Elen Tolstik (she/her), Leibniz-Institut für Analytische Wissenschaften – ISAS – e.V., Germany

Raman spectroscopy of the heart

Nondestructive and label-free Raman imaging has already demonstrated its applicability in life sciences, especially in cancer, neurodegenerative and cardiovascular diseases, with potential clinical applications. From healthy to sick stages, the tissue changes are very small and required the inclusion of extensive data analysis to identify them. Molecular characterization of heart biopsies is well accomplished using Raman-based approaches. These include confocal Raman microspectroscopy, coherent anti-Stokes Raman scattering (CARS) microscopy, surface-enhanced spectroscopy (SERS), and several more.

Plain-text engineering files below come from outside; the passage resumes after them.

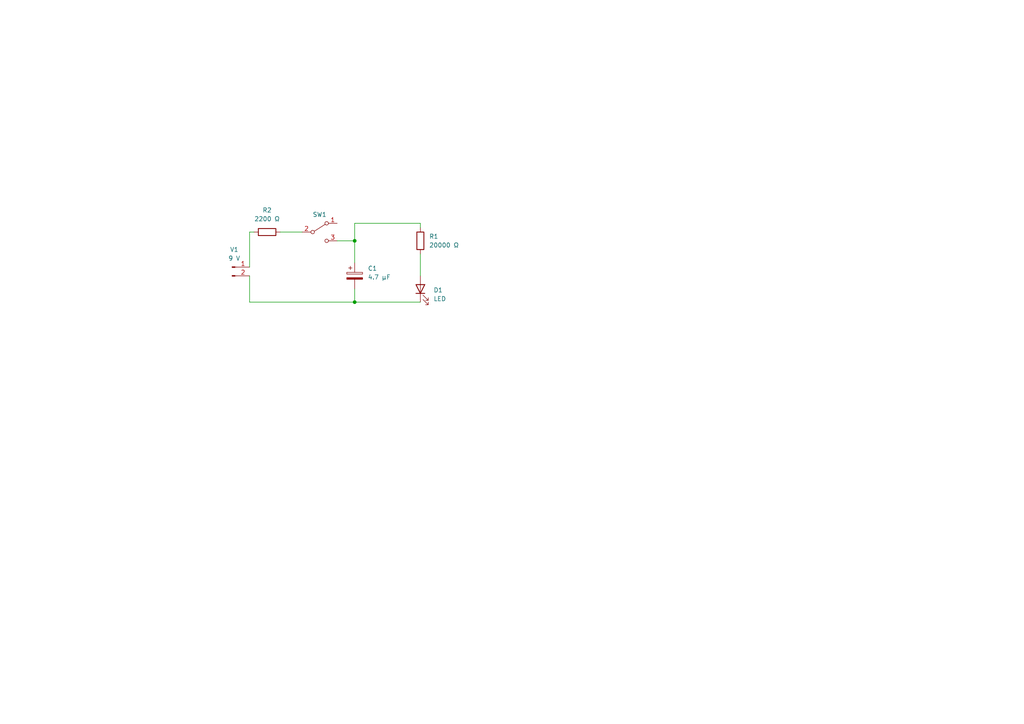
<source format=kicad_sch>
(kicad_sch (version 20211123) (generator eeschema)

  (uuid b17a664e-5fc3-4345-88c1-28f889a24128)

  (paper "A4")

  (title_block
    (title "Exercise 1")
    (date "2023-01-27")
  )

  


  (junction (at 102.87 69.85) (diameter 0) (color 0 0 0 0)
    (uuid 0d0aa2e2-af4a-45ab-8ecd-e209063e9d94)
  )
  (junction (at 102.87 87.63) (diameter 0) (color 0 0 0 0)
    (uuid e336711a-a607-49e8-bc30-802ba0f14aa6)
  )

  (wire (pts (xy 121.92 87.63) (xy 102.87 87.63))
    (stroke (width 0) (type default) (color 0 0 0 0))
    (uuid 16150365-6cfe-4e4f-9b69-e7ec4c0806b5)
  )
  (wire (pts (xy 72.39 67.31) (xy 72.39 77.47))
    (stroke (width 0) (type default) (color 0 0 0 0))
    (uuid 296ba3f4-6ee9-4491-9145-dd258b4f09cd)
  )
  (wire (pts (xy 102.87 83.82) (xy 102.87 87.63))
    (stroke (width 0) (type default) (color 0 0 0 0))
    (uuid 2cb5dcde-3035-4fad-b80d-a8fbda10dc51)
  )
  (wire (pts (xy 121.92 64.77) (xy 121.92 66.04))
    (stroke (width 0) (type default) (color 0 0 0 0))
    (uuid 2e6e82fd-02c7-42bc-ba84-7ad68b73580e)
  )
  (wire (pts (xy 97.79 69.85) (xy 102.87 69.85))
    (stroke (width 0) (type default) (color 0 0 0 0))
    (uuid 4f39b9c6-5d54-4f74-8136-cac459efdbbd)
  )
  (wire (pts (xy 72.39 87.63) (xy 72.39 80.01))
    (stroke (width 0) (type default) (color 0 0 0 0))
    (uuid 6ad64cf5-f472-4f87-bc88-a0aed9db7a4f)
  )
  (wire (pts (xy 73.66 67.31) (xy 72.39 67.31))
    (stroke (width 0) (type default) (color 0 0 0 0))
    (uuid 86def363-94e8-4b6d-86b5-dd240be15c91)
  )
  (wire (pts (xy 102.87 64.77) (xy 102.87 69.85))
    (stroke (width 0) (type default) (color 0 0 0 0))
    (uuid 9a2aacd4-e553-408f-8292-08a5fa52408d)
  )
  (wire (pts (xy 81.28 67.31) (xy 87.63 67.31))
    (stroke (width 0) (type default) (color 0 0 0 0))
    (uuid a42f7c2d-e9ba-46bc-94ef-a76dd2e0e5bc)
  )
  (wire (pts (xy 102.87 87.63) (xy 72.39 87.63))
    (stroke (width 0) (type default) (color 0 0 0 0))
    (uuid c160cc17-3ee4-431b-8769-de8a55e64c86)
  )
  (wire (pts (xy 121.92 73.66) (xy 121.92 80.01))
    (stroke (width 0) (type default) (color 0 0 0 0))
    (uuid d903bb3d-65f3-46fe-aac3-0dbf75eb30e3)
  )
  (wire (pts (xy 121.92 64.77) (xy 102.87 64.77))
    (stroke (width 0) (type default) (color 0 0 0 0))
    (uuid e9ade011-3255-4820-a33d-595285aecfa9)
  )
  (wire (pts (xy 102.87 69.85) (xy 102.87 76.2))
    (stroke (width 0) (type default) (color 0 0 0 0))
    (uuid f60a845d-11cd-449a-b1c3-c4458926639d)
  )

  (symbol (lib_id "Device:R") (at 77.47 67.31 270) (unit 1)
    (in_bom yes) (on_board yes) (fields_autoplaced)
    (uuid 03564890-ceea-483a-b99a-fc1eb45ced6c)
    (property "Reference" "R2" (id 0) (at 77.47 60.96 90))
    (property "Value" "2200 Ω" (id 1) (at 77.47 63.5 90))
    (property "Footprint" "Resistor_THT:R_Axial_DIN0516_L15.5mm_D5.0mm_P20.32mm_Horizontal" (id 2) (at 77.47 65.532 90)
      (effects (font (size 1.27 1.27)) hide)
    )
    (property "Datasheet" "~" (id 3) (at 77.47 67.31 0)
      (effects (font (size 1.27 1.27)) hide)
    )
    (pin "1" (uuid 3b70da31-d598-4e32-b208-9cfd57948fbe))
    (pin "2" (uuid 08f54421-878e-42b8-a8b9-657572f85f41))
  )

  (symbol (lib_id "Device:R") (at 121.92 69.85 0) (unit 1)
    (in_bom yes) (on_board yes) (fields_autoplaced)
    (uuid 3f407c82-91cd-42b7-94a2-801bcd591e22)
    (property "Reference" "R1" (id 0) (at 124.46 68.5799 0)
      (effects (font (size 1.27 1.27)) (justify left))
    )
    (property "Value" "20000 Ω" (id 1) (at 124.46 71.1199 0)
      (effects (font (size 1.27 1.27)) (justify left))
    )
    (property "Footprint" "Resistor_THT:R_Axial_DIN0516_L15.5mm_D5.0mm_P20.32mm_Horizontal" (id 2) (at 120.142 69.85 90)
      (effects (font (size 1.27 1.27)) hide)
    )
    (property "Datasheet" "~" (id 3) (at 121.92 69.85 0)
      (effects (font (size 1.27 1.27)) hide)
    )
    (pin "1" (uuid 1e8830cf-34de-4d90-bed3-fb0297049431))
    (pin "2" (uuid 5a65b1ee-84cc-4f50-b015-0d342c669c03))
  )

  (symbol (lib_id "Switch:SW_SPDT") (at 92.71 67.31 0) (unit 1)
    (in_bom yes) (on_board yes) (fields_autoplaced)
    (uuid 55ee7ddd-f07e-46dc-b41d-f5d8c9757041)
    (property "Reference" "SW1" (id 0) (at 92.71 62.23 0))
    (property "Value" "SW_SPDT" (id 1) (at 92.71 62.23 0)
      (effects (font (size 1.27 1.27)) hide)
    )
    (property "Footprint" "Button_Switch_THT:SW_E-Switch_EG1224_SPDT_Angled" (id 2) (at 92.71 67.31 0)
      (effects (font (size 1.27 1.27)) hide)
    )
    (property "Datasheet" "~" (id 3) (at 92.71 67.31 0)
      (effects (font (size 1.27 1.27)) hide)
    )
    (pin "1" (uuid 9fa2ba54-a07f-4d7b-bf09-4553a8792689))
    (pin "2" (uuid 6ad5a395-6895-4b9f-9aae-0356a816aac4))
    (pin "3" (uuid cd9fdb6e-cfd1-4e48-aa70-d5787b788a70))
  )

  (symbol (lib_id "Device:LED") (at 121.92 83.82 90) (unit 1)
    (in_bom yes) (on_board yes) (fields_autoplaced)
    (uuid 6d80bf0f-62d6-4346-b6db-4918cbb94b4e)
    (property "Reference" "D1" (id 0) (at 125.73 84.1374 90)
      (effects (font (size 1.27 1.27)) (justify right))
    )
    (property "Value" "LED" (id 1) (at 125.73 86.6774 90)
      (effects (font (size 1.27 1.27)) (justify right))
    )
    (property "Footprint" "LED_THT:LED_D5.0mm" (id 2) (at 121.92 83.82 0)
      (effects (font (size 1.27 1.27)) hide)
    )
    (property "Datasheet" "~" (id 3) (at 121.92 83.82 0)
      (effects (font (size 1.27 1.27)) hide)
    )
    (pin "1" (uuid 73727183-dfd9-4472-af0c-d99f84d1b97c))
    (pin "2" (uuid bfaf5991-346e-4ba5-8a99-b7f1f44bfd76))
  )

  (symbol (lib_id "Connector:Conn_01x02_Male") (at 67.31 77.47 0) (unit 1)
    (in_bom yes) (on_board yes) (fields_autoplaced)
    (uuid 9846b9d8-a19d-4a88-8de6-8845b366b7d9)
    (property "Reference" "V1" (id 0) (at 67.945 72.39 0))
    (property "Value" "9 V" (id 1) (at 67.945 74.93 0))
    (property "Footprint" "Connector_JST:JST_PH_B2B-PH-K_1x02_P2.00mm_Vertical" (id 2) (at 67.31 77.47 0)
      (effects (font (size 1.27 1.27)) hide)
    )
    (property "Datasheet" "~" (id 3) (at 67.31 77.47 0)
      (effects (font (size 1.27 1.27)) hide)
    )
    (pin "1" (uuid 13c06fce-e104-4b5a-a187-c725191fb9e0))
    (pin "2" (uuid b038b954-87cf-4067-b70e-aaf033f83ee1))
  )

  (symbol (lib_id "Device:C_Polarized") (at 102.87 80.01 0) (unit 1)
    (in_bom yes) (on_board yes) (fields_autoplaced)
    (uuid 9d2cdb91-6cc8-4772-827d-a0f9fc02c269)
    (property "Reference" "C1" (id 0) (at 106.68 77.8509 0)
      (effects (font (size 1.27 1.27)) (justify left))
    )
    (property "Value" "4.7 µF" (id 1) (at 106.68 80.3909 0)
      (effects (font (size 1.27 1.27)) (justify left))
    )
    (property "Footprint" "Capacitor_THT:C_Radial_D5.0mm_H5.0mm_P2.00mm" (id 2) (at 103.8352 83.82 0)
      (effects (font (size 1.27 1.27)) hide)
    )
    (property "Datasheet" "~" (id 3) (at 102.87 80.01 0)
      (effects (font (size 1.27 1.27)) hide)
    )
    (pin "1" (uuid 6b727ad6-27ba-4991-a137-3dba9beb9a56))
    (pin "2" (uuid bdcc5f49-b9b9-457d-b092-ff632aad0f4c))
  )

  (sheet_instances
    (path "/" (page "1"))
  )

  (symbol_instances
    (path "/9d2cdb91-6cc8-4772-827d-a0f9fc02c269"
      (reference "C1") (unit 1) (value "4.7 µF") (footprint "Capacitor_THT:C_Radial_D5.0mm_H5.0mm_P2.00mm")
    )
    (path "/6d80bf0f-62d6-4346-b6db-4918cbb94b4e"
      (reference "D1") (unit 1) (value "LED") (footprint "LED_THT:LED_D5.0mm")
    )
    (path "/3f407c82-91cd-42b7-94a2-801bcd591e22"
      (reference "R1") (unit 1) (value "20000 Ω") (footprint "Resistor_THT:R_Axial_DIN0516_L15.5mm_D5.0mm_P20.32mm_Horizontal")
    )
    (path "/03564890-ceea-483a-b99a-fc1eb45ced6c"
      (reference "R2") (unit 1) (value "2200 Ω") (footprint "Resistor_THT:R_Axial_DIN0516_L15.5mm_D5.0mm_P20.32mm_Horizontal")
    )
    (path "/55ee7ddd-f07e-46dc-b41d-f5d8c9757041"
      (reference "SW1") (unit 1) (value "SW_SPDT") (footprint "Button_Switch_THT:SW_E-Switch_EG1224_SPDT_Angled")
    )
    (path "/9846b9d8-a19d-4a88-8de6-8845b366b7d9"
      (reference "V1") (unit 1) (value "9 V") (footprint "Connector_JST:JST_PH_B2B-PH-K_1x02_P2.00mm_Vertical")
    )
  )
)

</source>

The contrast obtained in imaging cardiac tissue or myocardial cells is based on the vibrational frequencies of functional groups, which provide us with specific molecular "fingerprints" and corresponding structural information of the probes under investigation. This presentation will review recent applications of vibrational spectroscopy in lysosomal storage diseases with strong cardiac involvement. It will be shown how disease-associated biomolecular changes in the heart can be detected with high sensitivity, thus evaluating the potential of Raman spectroscopy for early diagnosis of metabolic and storage diseases.